**TASK REQUIREMENTS:** All the data should be repeated exactly. Any image in it is left out.

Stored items
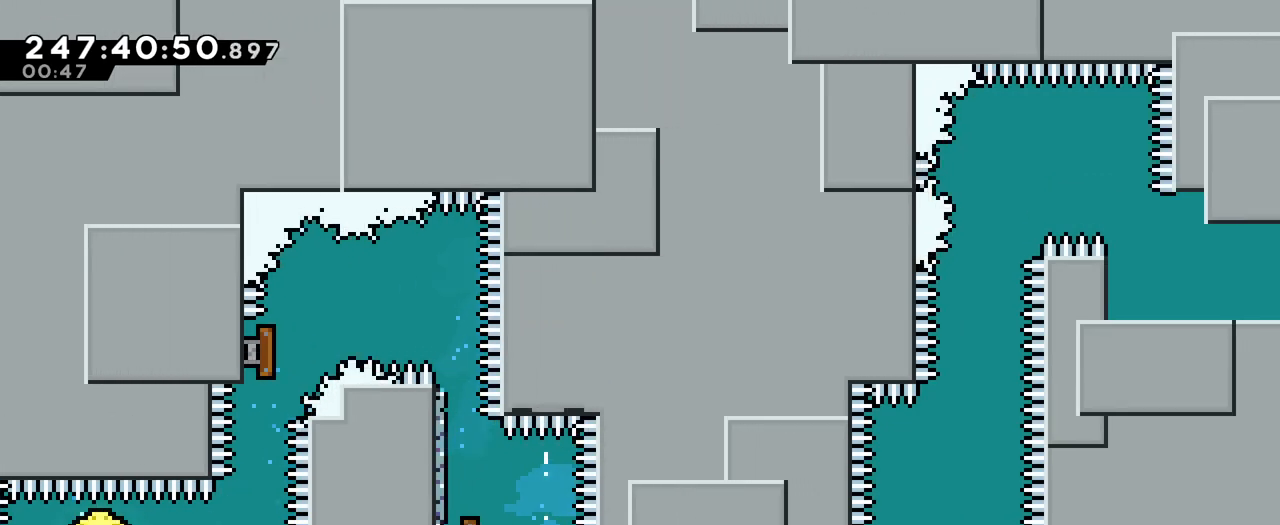
{"buttons": ["B", "L2"], "left_stick": "right", "right_stick": "center", "events": [[17, "B", "down"], [401, "left_stick", "right"], [434, "L2", "down"]]}
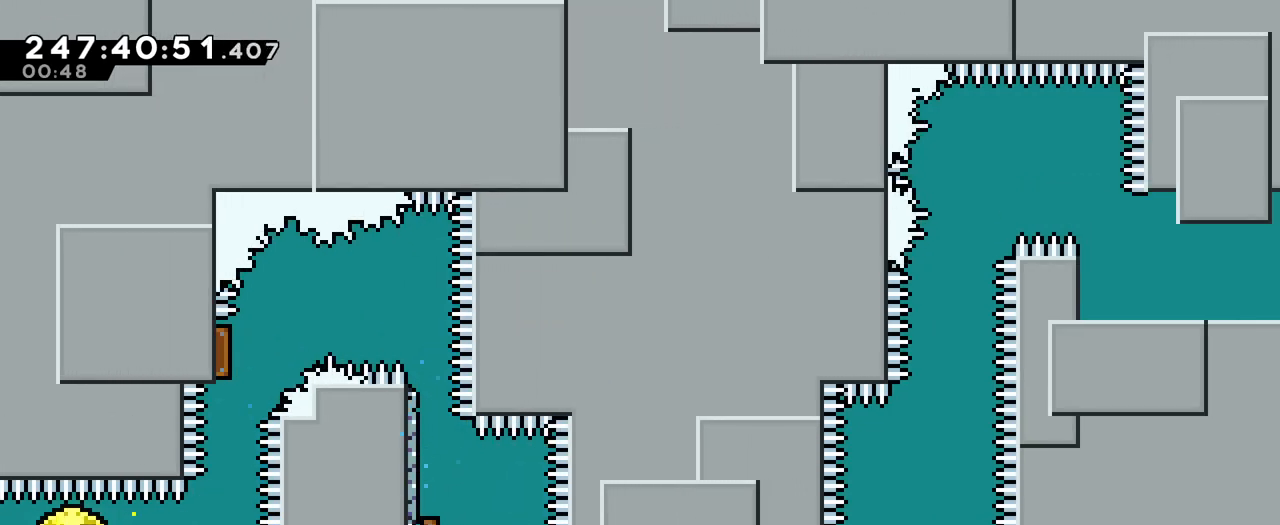
{"buttons": ["B"], "left_stick": "center", "right_stick": "center", "events": [[17, "Y", "down"], [250, "Y", "up"], [300, "B", "up"], [484, "L2", "up"], [500, "B", "down"], [500, "left_stick", "center"]]}
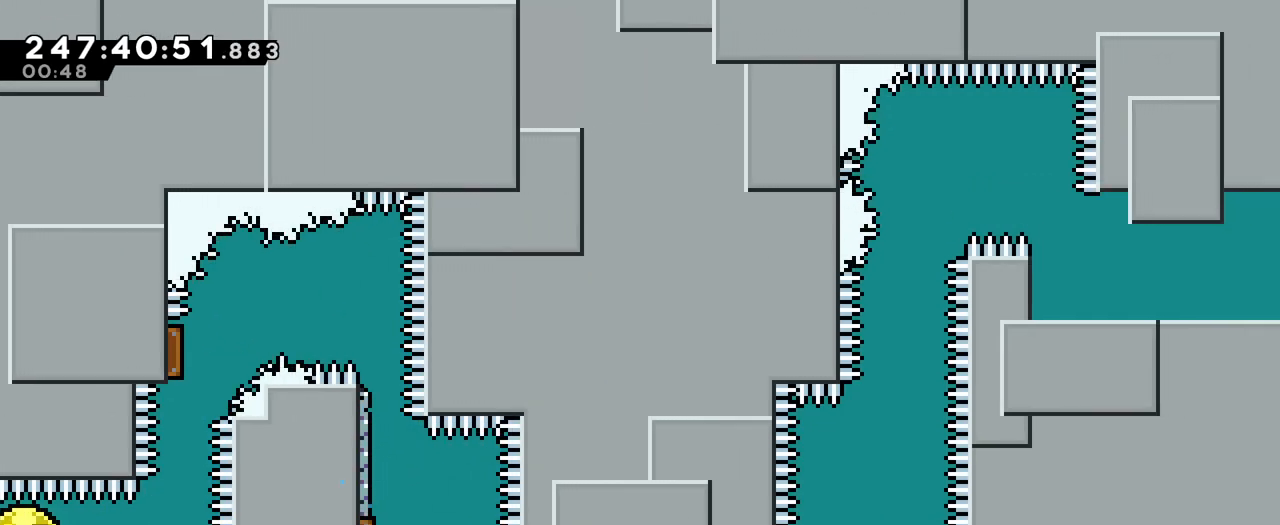
{"buttons": ["B"], "left_stick": "right", "right_stick": "center", "events": [[167, "B", "up"], [284, "L2", "down"], [284, "left_stick", "right"], [384, "B", "down"], [484, "L2", "up"]]}
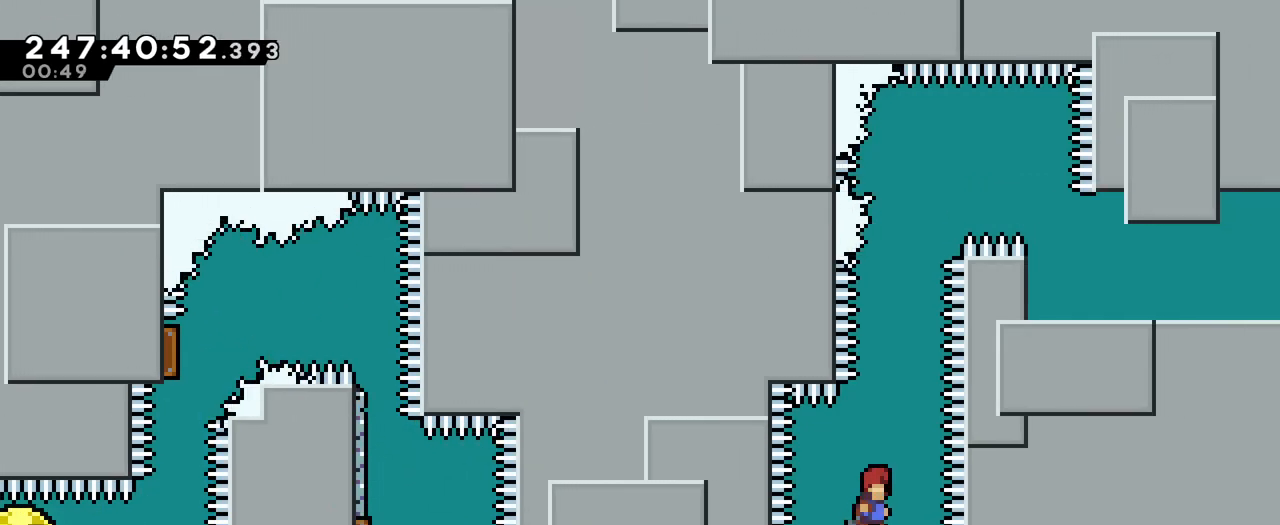
{"buttons": ["B", "Y", "L2"], "left_stick": "up", "right_stick": "center", "events": [[83, "L2", "down"], [150, "L2", "up"], [167, "left_stick", "center"], [300, "L2", "down"], [300, "left_stick", "up"], [384, "Y", "down"]]}
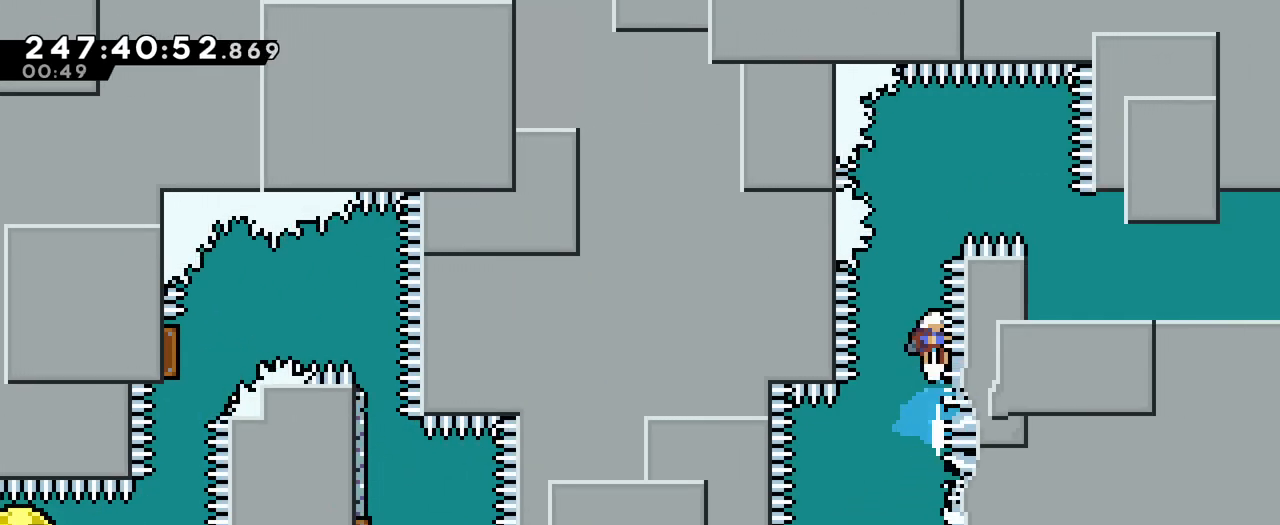
{"buttons": ["B"], "left_stick": "center", "right_stick": "center", "events": [[84, "L2", "up"], [101, "Y", "up"], [101, "left_stick", "center"], [134, "B", "up"], [234, "left_stick", "right"], [251, "L2", "down"], [334, "L2", "up"], [334, "left_stick", "center"], [351, "B", "down"], [384, "L2", "down"], [484, "L2", "up"]]}
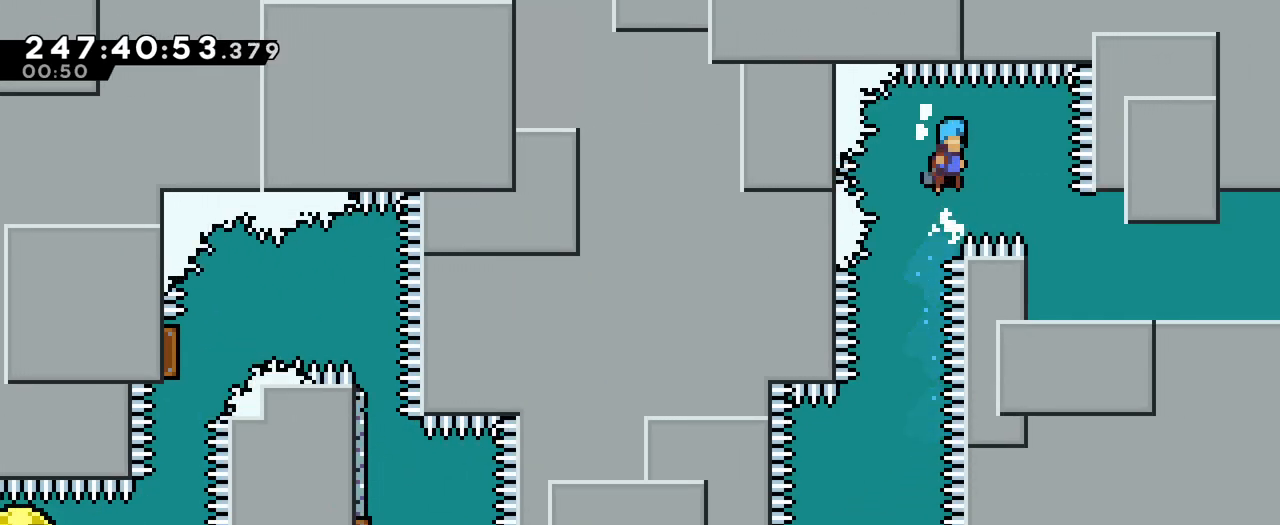
{"buttons": ["L2"], "left_stick": "right", "right_stick": "center", "events": [[50, "left_stick", "right"], [67, "L2", "down"], [150, "B", "up"]]}
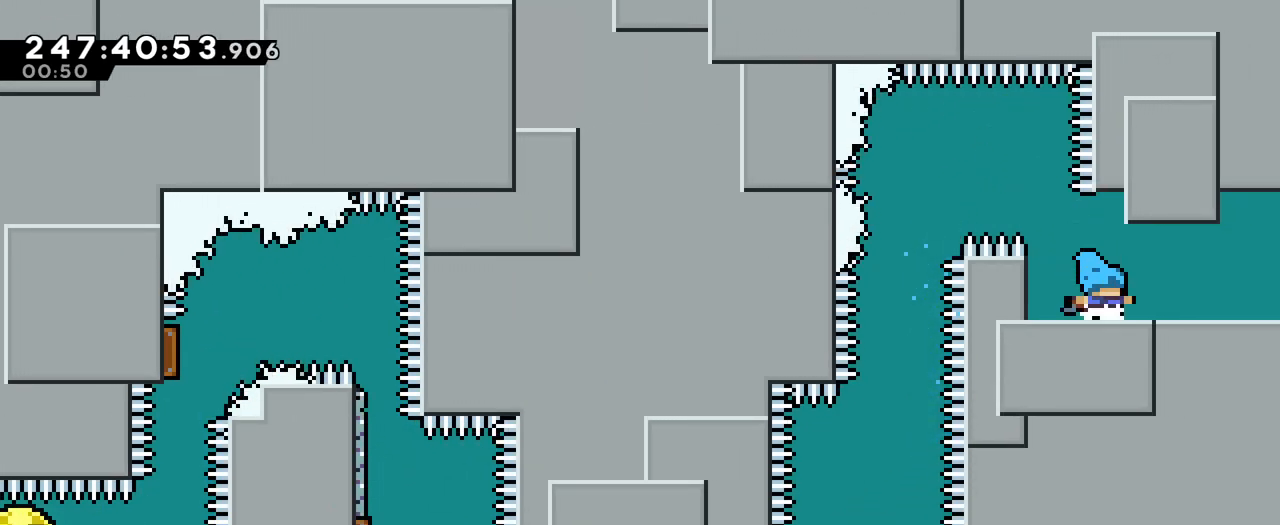
{"buttons": ["L2"], "left_stick": "right", "right_stick": "center", "events": []}
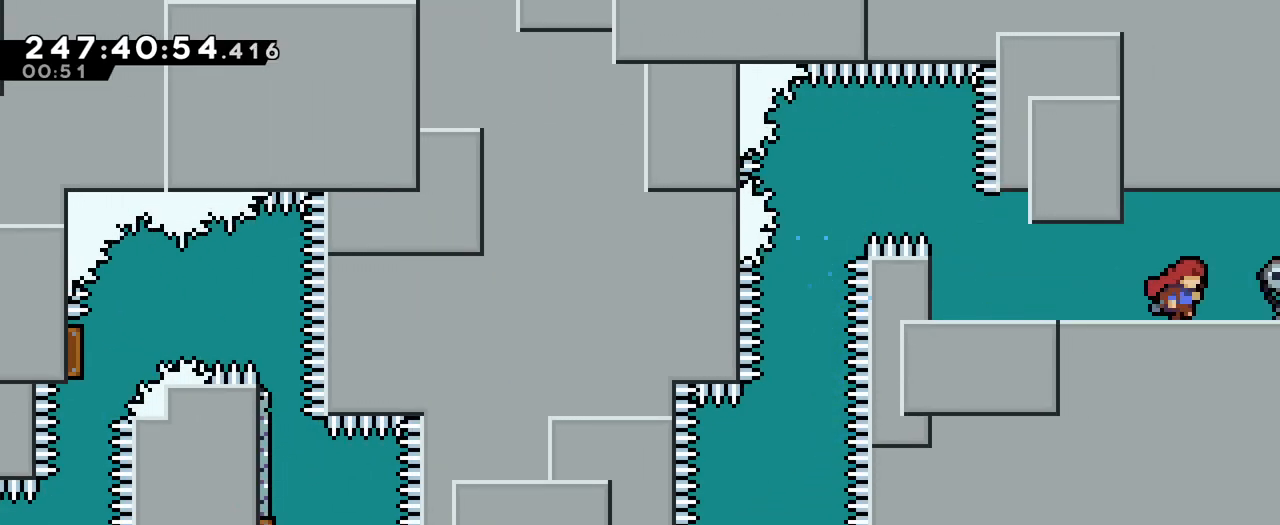
{"buttons": ["L2"], "left_stick": "right", "right_stick": "center", "events": []}
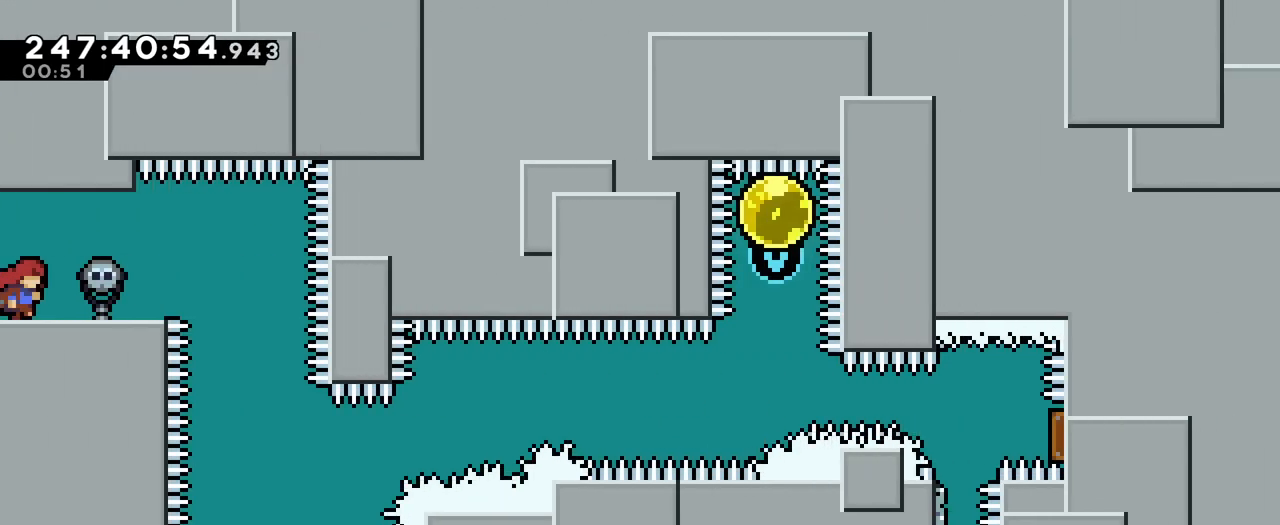
{"buttons": [], "left_stick": "center", "right_stick": "center", "events": [[234, "L2", "up"], [234, "left_stick", "center"]]}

**ANSWER TO THIS TASK:**
{"buttons": ["B", "L2"], "left_stick": "right", "right_stick": "center", "events": [[17, "B", "down"], [401, "left_stick", "right"], [434, "L2", "down"]]}
{"buttons": ["B"], "left_stick": "center", "right_stick": "center", "events": [[17, "Y", "down"], [250, "Y", "up"], [300, "B", "up"], [484, "L2", "up"], [500, "B", "down"], [500, "left_stick", "center"]]}
{"buttons": ["B"], "left_stick": "right", "right_stick": "center", "events": [[167, "B", "up"], [284, "L2", "down"], [284, "left_stick", "right"], [384, "B", "down"], [484, "L2", "up"]]}
{"buttons": ["B", "Y", "L2"], "left_stick": "up", "right_stick": "center", "events": [[83, "L2", "down"], [150, "L2", "up"], [167, "left_stick", "center"], [300, "L2", "down"], [300, "left_stick", "up"], [384, "Y", "down"]]}
{"buttons": ["B"], "left_stick": "center", "right_stick": "center", "events": [[84, "L2", "up"], [101, "Y", "up"], [101, "left_stick", "center"], [134, "B", "up"], [234, "left_stick", "right"], [251, "L2", "down"], [334, "L2", "up"], [334, "left_stick", "center"], [351, "B", "down"], [384, "L2", "down"], [484, "L2", "up"]]}
{"buttons": ["L2"], "left_stick": "right", "right_stick": "center", "events": [[50, "left_stick", "right"], [67, "L2", "down"], [150, "B", "up"]]}
{"buttons": ["L2"], "left_stick": "right", "right_stick": "center", "events": []}
{"buttons": ["L2"], "left_stick": "right", "right_stick": "center", "events": []}
{"buttons": [], "left_stick": "center", "right_stick": "center", "events": [[234, "L2", "up"], [234, "left_stick", "center"]]}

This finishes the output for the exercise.